Une vaste mobilisation
Et Jan n’est pas le seul à aider: «Solidarité est le mot d’ordre ici», affirme-t-il. Toute la région souhaite retrouver sa splendeur d’antan et ne plus être «la risée des Pays-Bas». Sandra Beckerman soupire: «Groningue est une province magnifique, verte et pleine de ressources. Si le gouvernement tenait ses promesses, nous pourrions avancer.»
En 2021, Groningue était la province la plus touchée par le chômage aux Pays-Bas, avec un taux de 4,5% contre une moyenne de 3,8% dans le pays. Sandra Beckerman organise de nombreux événements pour soutenir Groningue, devenue sa région «de cœur», comme elle aime à le répéter. Après avoir fait ses études dans la ville, elle a décidé de rester. Elle aide tellement ses voisins qu’elle a reçu le surnom de «La voix de Groningue». Sa fierté? Une manifestation organisée avec Gasberaad ayant réuni entre 8 000 et 15 000 personnes, selon elle, en janvier 2022. «Nous marchions avec des torches enflammées et tout s’est déroulé sans encombres, raconte la parlementaire. C’était pendant une vague de la pandémie du coronavirus, il était interdit de se rassembler mais nous voulions mener une action forte.» Elle rit, puis ajoute avec un sourire malicieux: «La police était même de notre côté et n’a rien fait pour empêcher notre manifestation.»

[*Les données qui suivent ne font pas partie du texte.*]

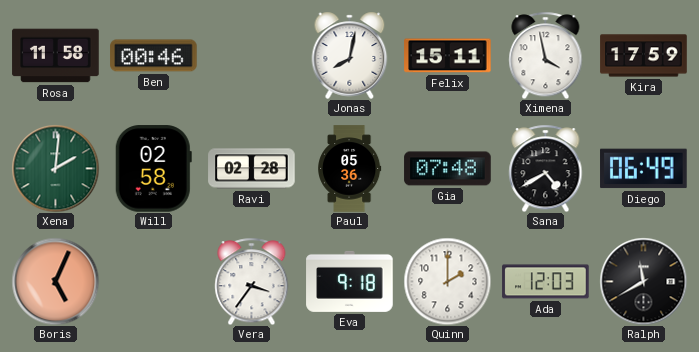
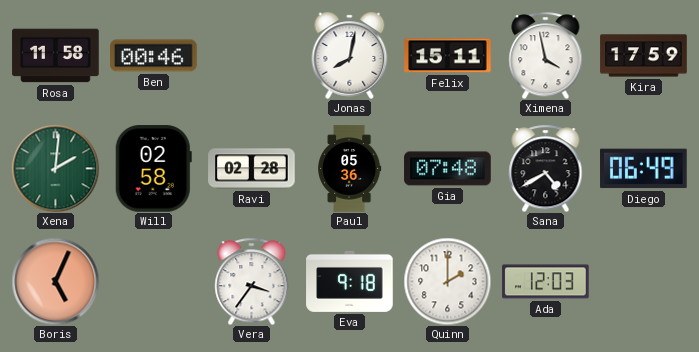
Ralph: 11:40 -> none
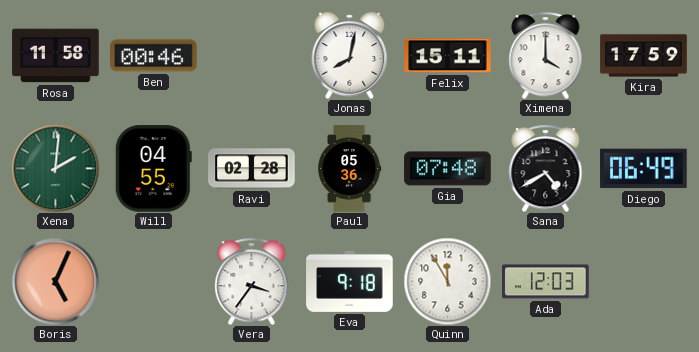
Ximena: 3:58 -> 4:00
Will: 02:58 -> 04:55
Quinn: 2:00 -> 11:55
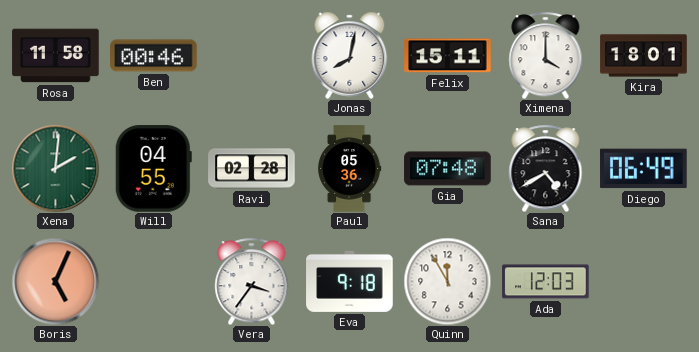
Kira: 17:59 -> 18:01
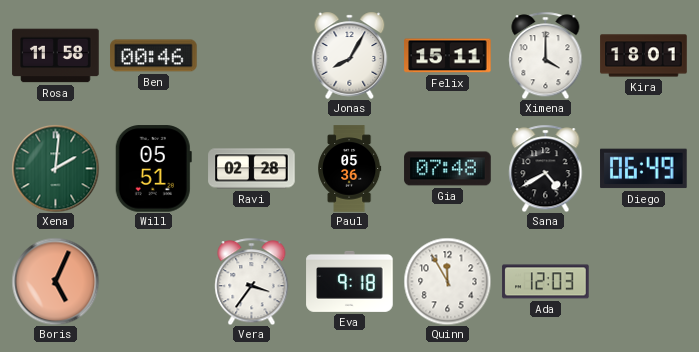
Jonas: 8:02 -> 8:05
Will: 04:55 -> 05:51
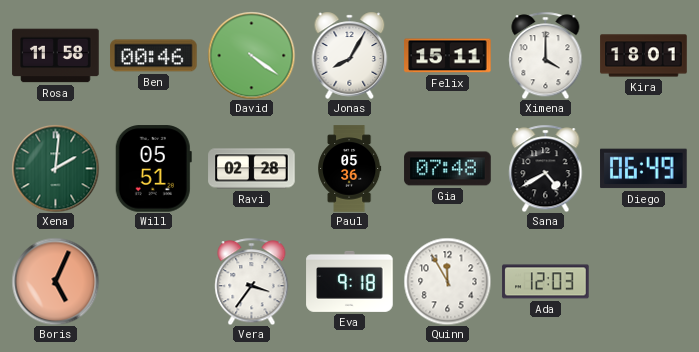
David: none -> 4:21
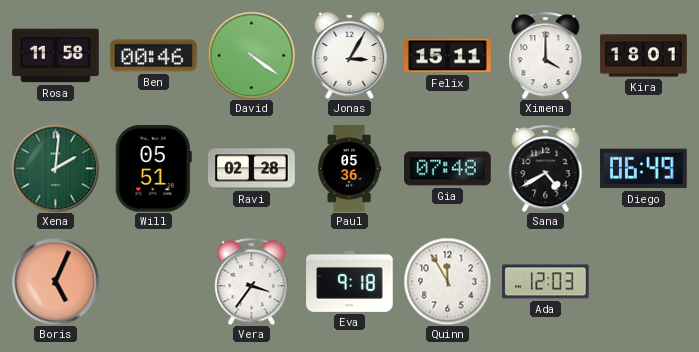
Jonas: 8:05 -> 3:05
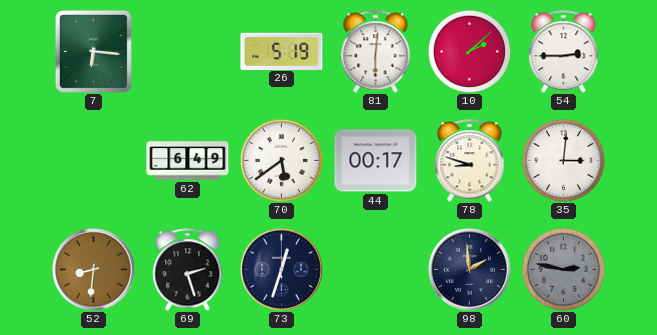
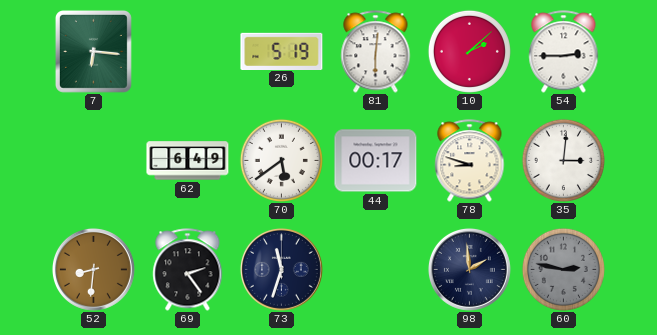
69: 2:27 -> 2:24
73: 12:33 -> 11:33
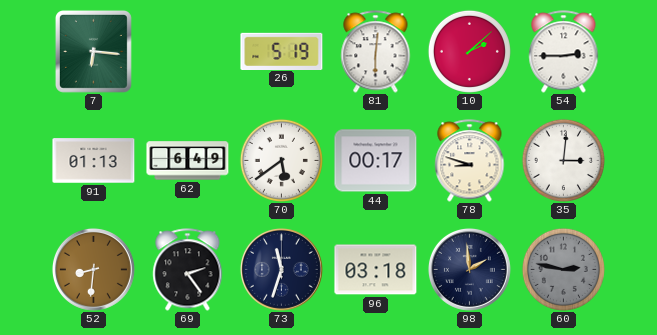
91: none -> 01:13
96: none -> 03:18
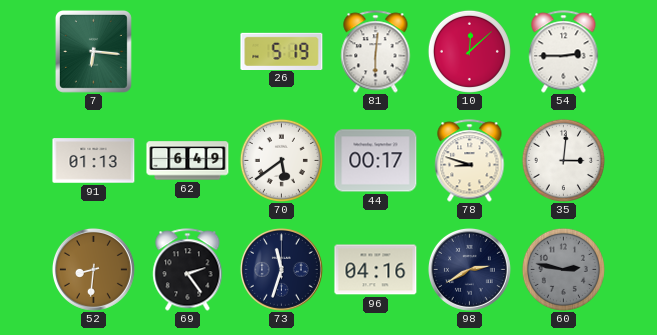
10: 2:08 -> 12:08
96: 03:18 -> 04:16
98: 1:59 -> 2:40
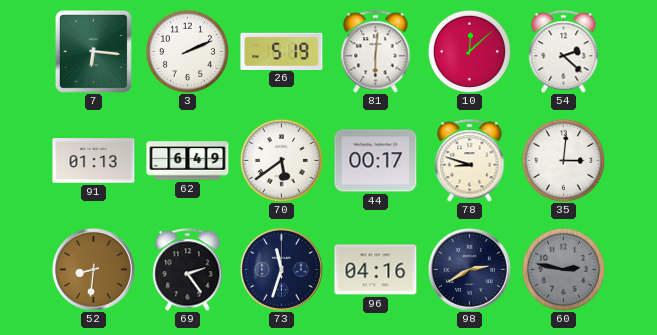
3: none -> 2:11
54: 2:45 -> 2:22
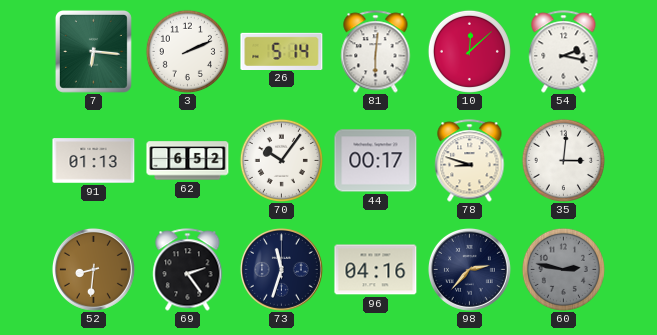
26: 5:19 -> 5:14
54: 2:22 -> 2:17
62: 6:49 -> 6:52
70: 5:39 -> 10:06
98: 2:40 -> 2:37
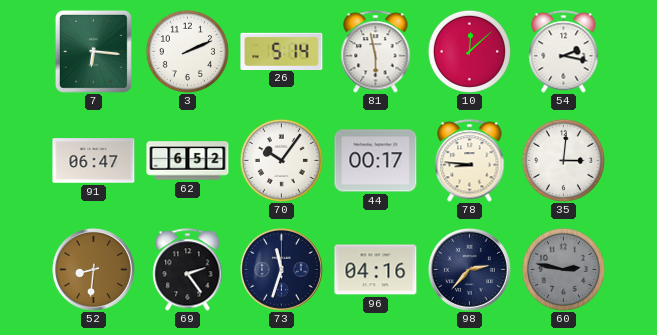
81: 6:01 -> 5:58
91: 01:13 -> 06:47
78: 8:48 -> 8:46
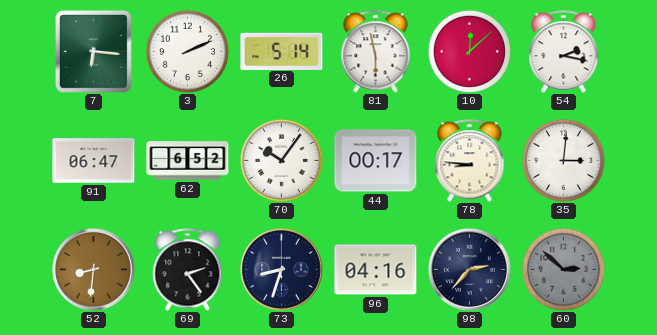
73: 11:33 -> 8:33
60: 2:47 -> 2:52
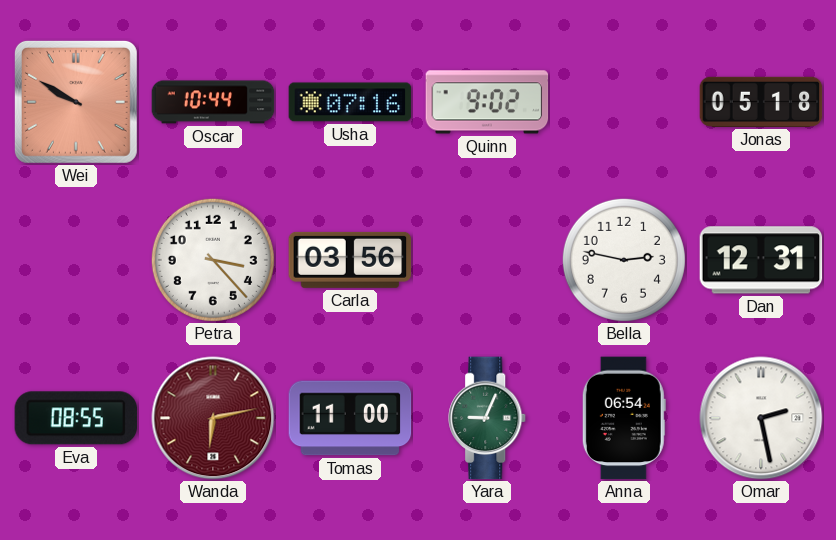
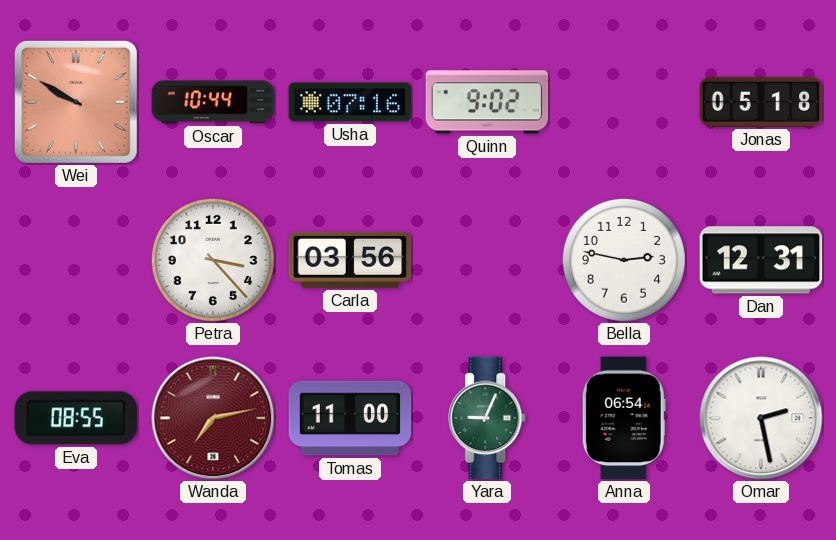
Wanda: 6:13 -> 7:13
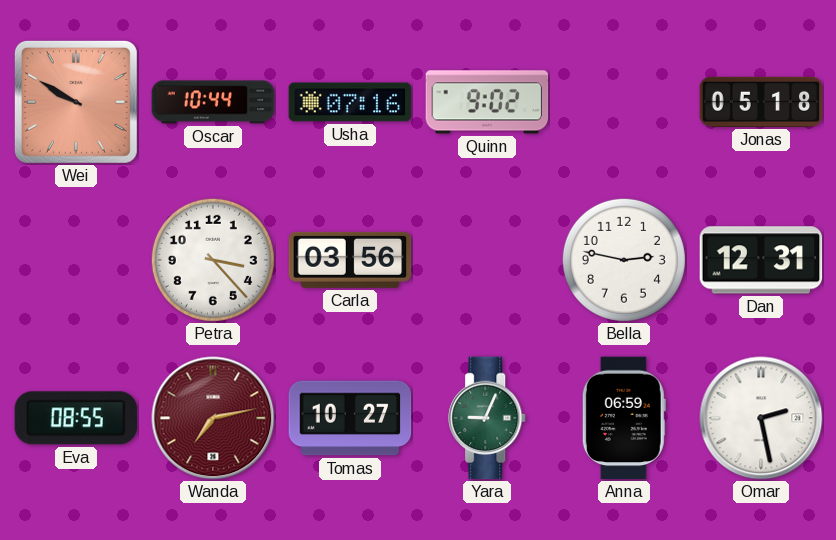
Tomas: 11:00 -> 10:27
Anna: 06:54 -> 06:59
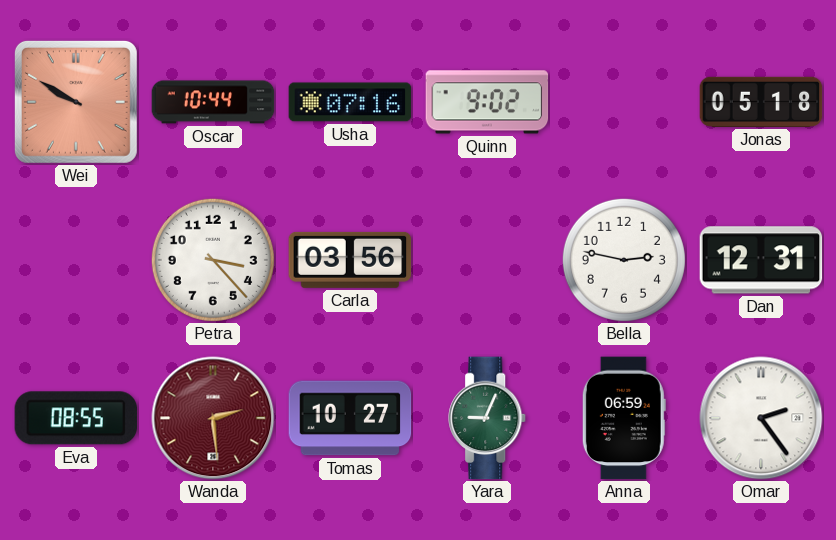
Wanda: 7:13 -> 2:29
Omar: 2:28 -> 2:24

Selon un sondage d’un journal local, le Dagblad Noorden, environ 60% des habitants de la région seraient d’accord pour relancer la production et la continuer si c’est pour aider l’Ukraine. Nonante pour cent des interrogés souhaitent cependant que les revenus de ces potentielles extractions reviennent à la région et non au pays. «Il est temps que le gouvernement assume et nous aide à reconstruire, assène Sandra Beckerman. Les initiatives devraient venir d’eux et non de nous.»